At this point I can usually prompt R. to say a word if she is crying for something she wants.  This actually happens rarely, because most of the time she will start with a gestural communication (hand leading) and then will either say or be prompted to say what she wants.  But sometimes she can’t have what she wants, or she has to wait and then she will cry.  This is probably more accurately described as a complaint, she usually has no tears and there is babble and sometimes words among the yells.  I also try to explain why she can’t have what she wants and offer an alternative.  So if she’s crying because she’s impatient for the popcorn to finish in the microwave, I can show her the bag that is popping, the countdown timer and say we have to wait.   It’s always harder if it is something she can’t have, but it is getting so much better.  So if she is crying because she wants to go outside, I can tell her it is too late to go out and offer something else to do.  I’m still in awe every time this works.

Consider that communication is more than just words.
Shortly after we started ABA, R. began hand leading.  I realize now this is quite common among children with ASD.  At the time it seemed quite amazing, and now it is so much a part of how she communicates.  Prior to any gestural communication it seemed her only method of communicating was by crying or with a look or expression .   The first programs that ABA started with were what they called anticipation games.  They would do something she liked – tickles, spins, bubbles… and then wait for her to look at them to repeat it.    It wasn’t long before she would gesture by grabbing their hand to continue the activity.     These play activities taught R. that people could do fun things if she communicated.

In the book The Special Needs Child by Dr. Stanley Greenspan, he writes about closing circles of communication.   If I tickle her and she looked at me to continue, that would be one circle of communication.  I really liked this concept because it gave me a sense of actually doing something using skills she already had.    It still feels like a game to see if I can get her to close just another circle or two.   Floortime lite Mama writes about Floortime as a lifestyle, and that is how we do things around here.

Words, words, words

R. is talking more and more.  Most of it is still prompted, but she is saying more spontaneously.   Open is still her default request word, but it is being replaced with other words.   Last week she was saying Do this when she would hand lead me to something she wanted.   And as further proof that ABA is rubbing off on her, she said do this and made Elmo jump and then Ernie jumped in imitation.   This week she is saying want most often.

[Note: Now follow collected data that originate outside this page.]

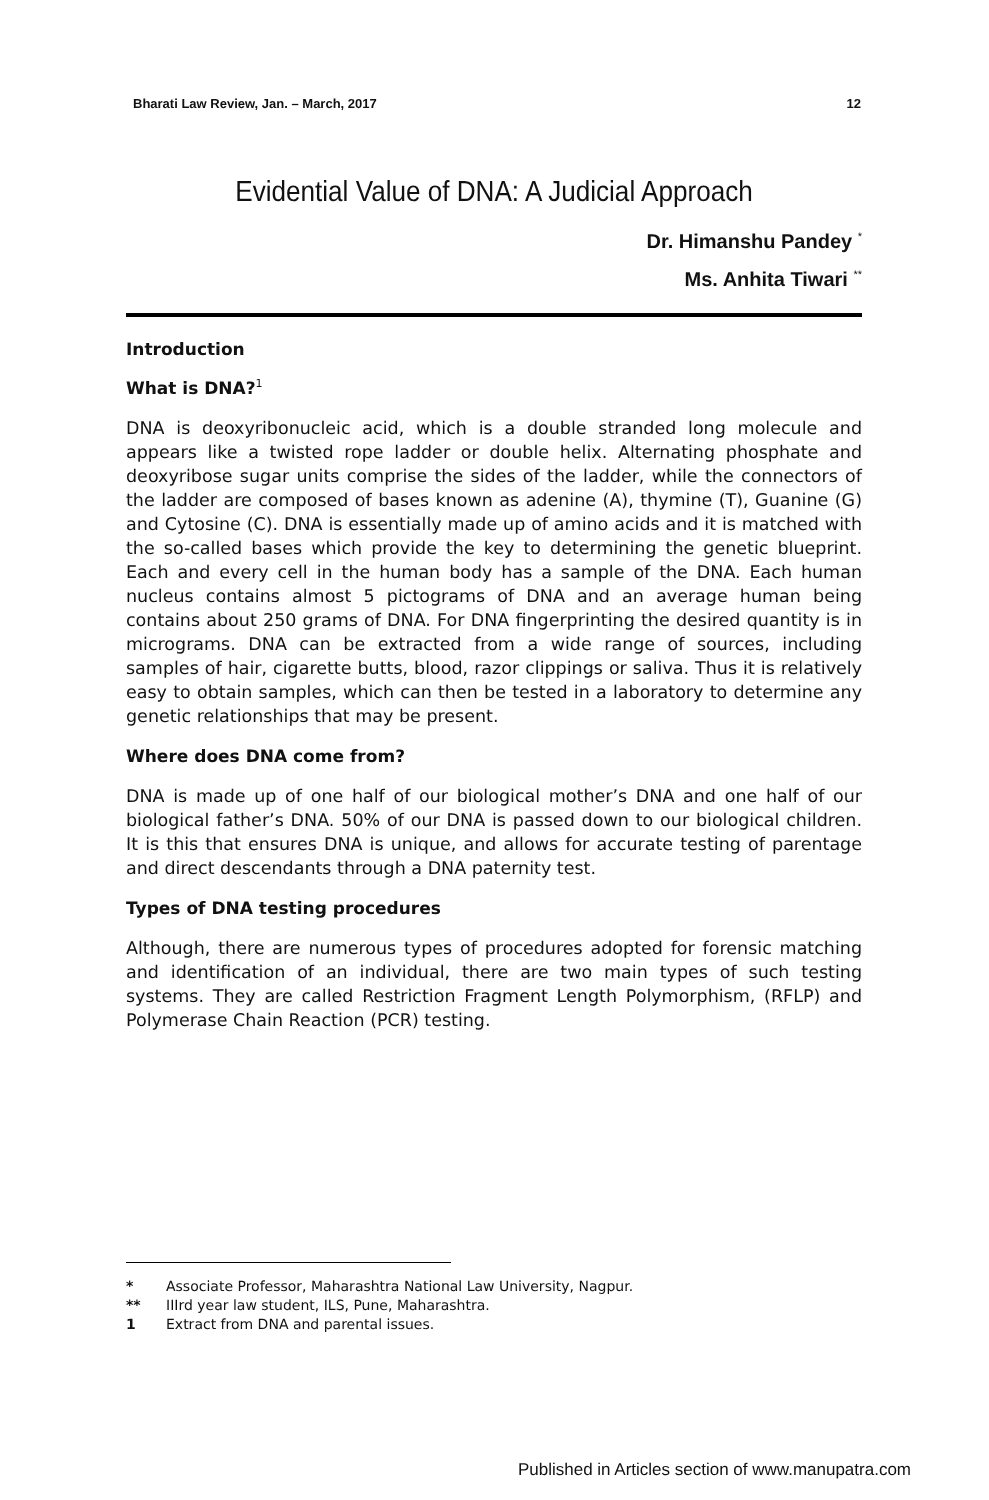Bharati Law Review, Jan. – March, 2017 12
Evidential Value of DNA: A Judicial Approach
Dr. Himanshu Pandey <sup>*</sup>
Ms. Anhita Tiwari <sup>**</sup>
Introduction
What is DNA?<sup>1</sup>
DNA is deoxyribonucleic acid, which is a double stranded long molecule and appears like a twisted rope ladder or double helix. Alternating phosphate and deoxyribose sugar units comprise the sides of the ladder, while the connectors of the ladder are composed of bases known as adenine (A), thymine (T), Guanine (G) and Cytosine (C). DNA is essentially made up of amino acids and it is matched with the so-called bases which provide the key to determining the genetic blueprint. Each and every cell in the human body has a sample of the DNA. Each human nucleus contains almost 5 pictograms of DNA and an average human being contains about 250 grams of DNA. For DNA fingerprinting the desired quantity is in micrograms. DNA can be extracted from a wide range of sources, including samples of hair, cigarette butts, blood, razor clippings or saliva. Thus it is relatively easy to obtain samples, which can then be tested in a laboratory to determine any genetic relationships that may be present.
Where does DNA come from?
DNA is made up of one half of our biological mother’s DNA and one half of our biological father’s DNA. 50% of our DNA is passed down to our biological children. It is this that ensures DNA is unique, and allows for accurate testing of parentage and direct descendants through a DNA paternity test.
Types of DNA testing procedures
Although, there are numerous types of procedures adopted for forensic matching and identification of an individual, there are two main types of such testing systems. They are called Restriction Fragment Length Polymorphism, (RFLP) and Polymerase Chain Reaction (PCR) testing.
* Associate Professor, Maharashtra National Law University, Nagpur.
** IIIrd year law student, ILS, Pune, Maharashtra.
1 Extract from DNA and parental issues.
Published in Articles section of www.manupatra.com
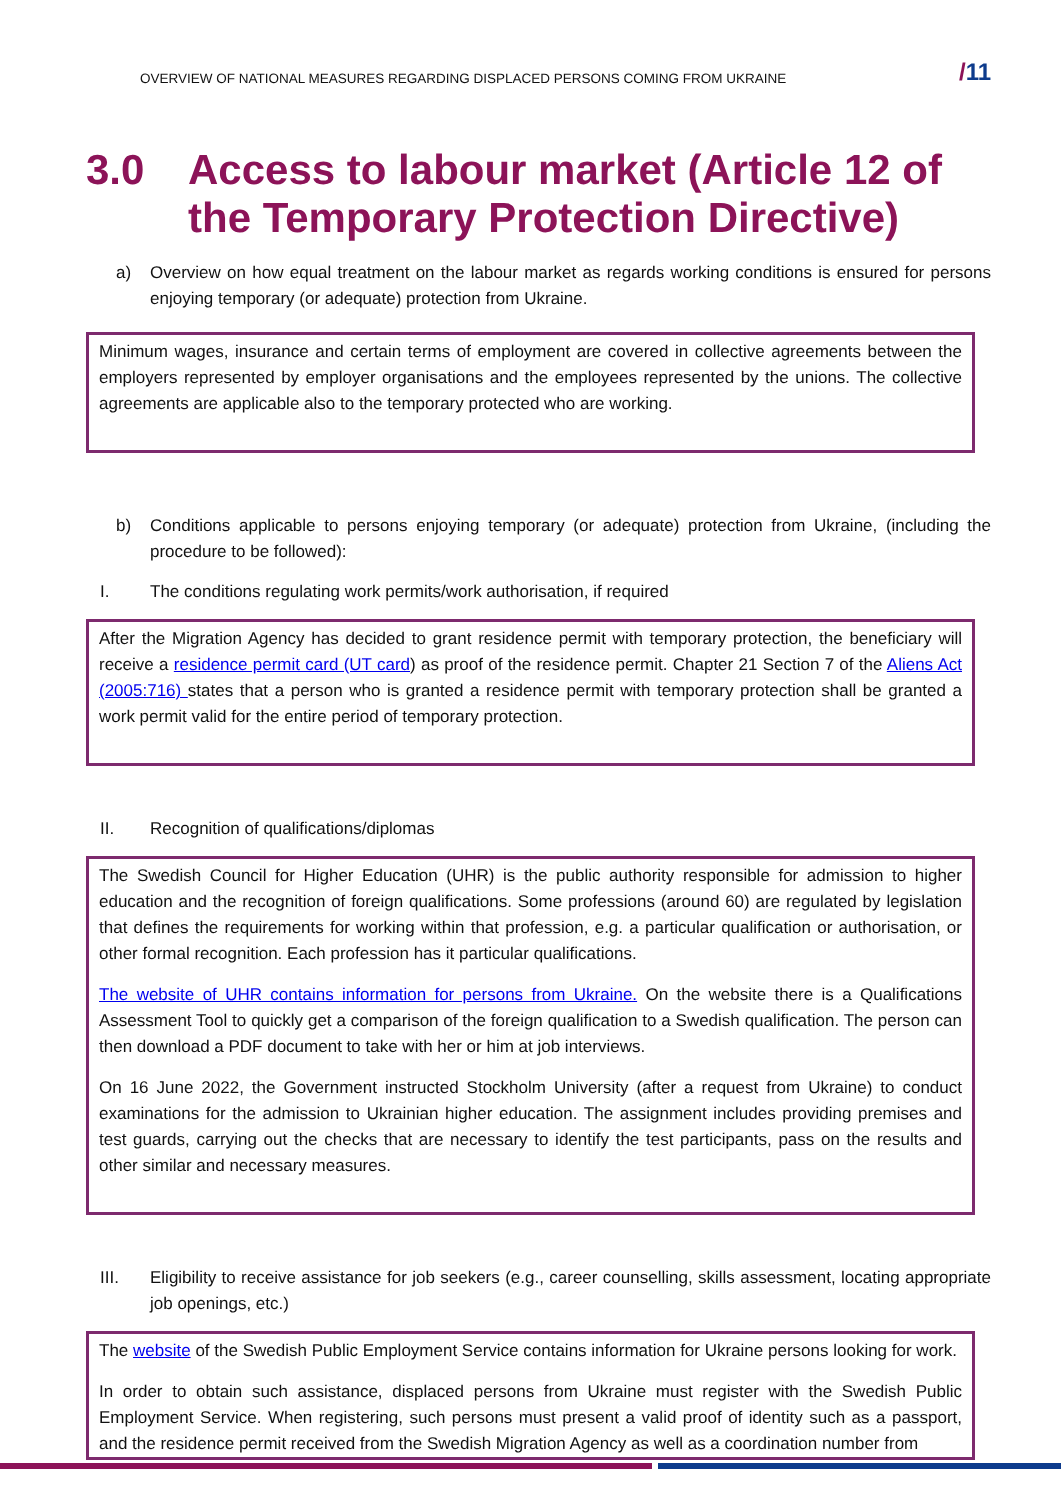OVERVIEW OF NATIONAL MEASURES REGARDING DISPLACED PERSONS COMING FROM UKRAINE
/11
3.0 Access to labour market (Article 12 of the Temporary Protection Directive)
a) Overview on how equal treatment on the labour market as regards working conditions is ensured for persons enjoying temporary (or adequate) protection from Ukraine.
Minimum wages, insurance and certain terms of employment are covered in collective agreements between the employers represented by employer organisations and the employees represented by the unions. The collective agreements are applicable also to the temporary protected who are working.
b) Conditions applicable to persons enjoying temporary (or adequate) protection from Ukraine, (including the procedure to be followed):
I. The conditions regulating work permits/work authorisation, if required
After the Migration Agency has decided to grant residence permit with temporary protection, the beneficiary will receive a residence permit card (UT card) as proof of the residence permit. Chapter 21 Section 7 of the Aliens Act (2005:716) states that a person who is granted a residence permit with temporary protection shall be granted a work permit valid for the entire period of temporary protection.
II. Recognition of qualifications/diplomas
The Swedish Council for Higher Education (UHR) is the public authority responsible for admission to higher education and the recognition of foreign qualifications. Some professions (around 60) are regulated by legislation that defines the requirements for working within that profession, e.g. a particular qualification or authorisation, or other formal recognition. Each profession has it particular qualifications.
The website of UHR contains information for persons from Ukraine. On the website there is a Qualifications Assessment Tool to quickly get a comparison of the foreign qualification to a Swedish qualification. The person can then download a PDF document to take with her or him at job interviews.
On 16 June 2022, the Government instructed Stockholm University (after a request from Ukraine) to conduct examinations for the admission to Ukrainian higher education. The assignment includes providing premises and test guards, carrying out the checks that are necessary to identify the test participants, pass on the results and other similar and necessary measures.
III. Eligibility to receive assistance for job seekers (e.g., career counselling, skills assessment, locating appropriate job openings, etc.)
The website of the Swedish Public Employment Service contains information for Ukraine persons looking for work.
In order to obtain such assistance, displaced persons from Ukraine must register with the Swedish Public Employment Service. When registering, such persons must present a valid proof of identity such as a passport, and the residence permit received from the Swedish Migration Agency as well as a coordination number from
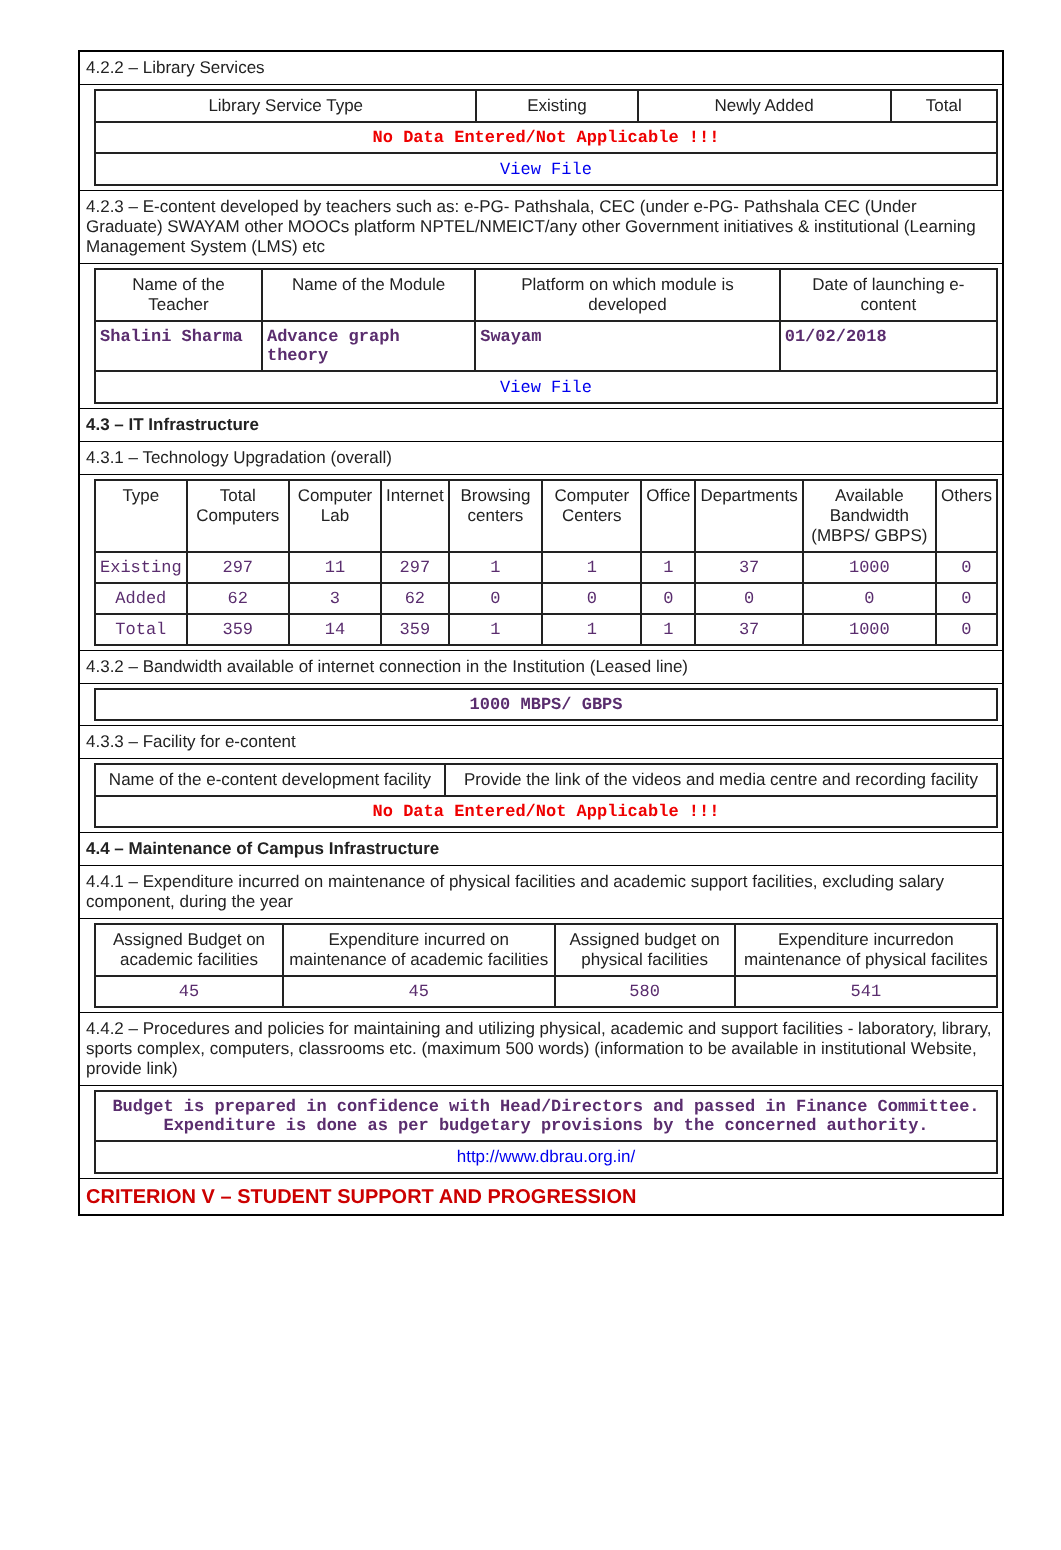4.2.2 – Library Services
| Library Service Type | Existing | Newly Added | Total |
| --- | --- | --- | --- |
| No Data Entered/Not Applicable !!! | | | |
| View File | | | |
4.2.3 – E-content developed by teachers such as: e-PG- Pathshala, CEC (under e-PG- Pathshala CEC (Under Graduate) SWAYAM other MOOCs platform NPTEL/NMEICT/any other Government initiatives & institutional (Learning Management System (LMS) etc
| Name of the Teacher | Name of the Module | Platform on which module is developed | Date of launching e-content |
| --- | --- | --- | --- |
| Shalini Sharma | Advance graph theory | Swayam | 01/02/2018 |
| View File | | | |
4.3 – IT Infrastructure
4.3.1 – Technology Upgradation (overall)
| Type | Total Computers | Computer Lab | Internet | Browsing centers | Computer Centers | Office | Departments | Available Bandwidth (MBPS/ GBPS) | Others |
| --- | --- | --- | --- | --- | --- | --- | --- | --- | --- |
| Existing | 297 | 11 | 297 | 1 | 1 | 1 | 37 | 1000 | 0 |
| Added | 62 | 3 | 62 | 0 | 0 | 0 | 0 | 0 | 0 |
| Total | 359 | 14 | 359 | 1 | 1 | 1 | 37 | 1000 | 0 |
4.3.2 – Bandwidth available of internet connection in the Institution (Leased line)
| 1000 MBPS/ GBPS |
4.3.3 – Facility for e-content
| Name of the e-content development facility | Provide the link of the videos and media centre and recording facility |
| --- | --- |
| No Data Entered/Not Applicable !!! | |
4.4 – Maintenance of Campus Infrastructure
4.4.1 – Expenditure incurred on maintenance of physical facilities and academic support facilities, excluding salary component, during the year
| Assigned Budget on academic facilities | Expenditure incurred on maintenance of academic facilities | Assigned budget on physical facilities | Expenditure incurredon maintenance of physical facilites |
| --- | --- | --- | --- |
| 45 | 45 | 580 | 541 |
4.4.2 – Procedures and policies for maintaining and utilizing physical, academic and support facilities - laboratory, library, sports complex, computers, classrooms etc. (maximum 500 words) (information to be available in institutional Website, provide link)
| Budget is prepared in confidence with Head/Directors and passed in Finance Committee. Expenditure is done as per budgetary provisions by the concerned authority. |
| http://www.dbrau.org.in/ |
CRITERION V – STUDENT SUPPORT AND PROGRESSION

Sometimes she will really surprise me and answer a question.  She was crying and obviously looking for a particular toy, I helped her go through all her stuffed animals and I kept asking her what she wanted.  Finally she yelled Ernie.     I found him under a book, mystery and crisis averted!

It is still most frustrating when I don’t know what she wants.  She was clearly angry about something, she cried and then yelled you, you, you, you, you and looked me right in the eyes with an angry expression.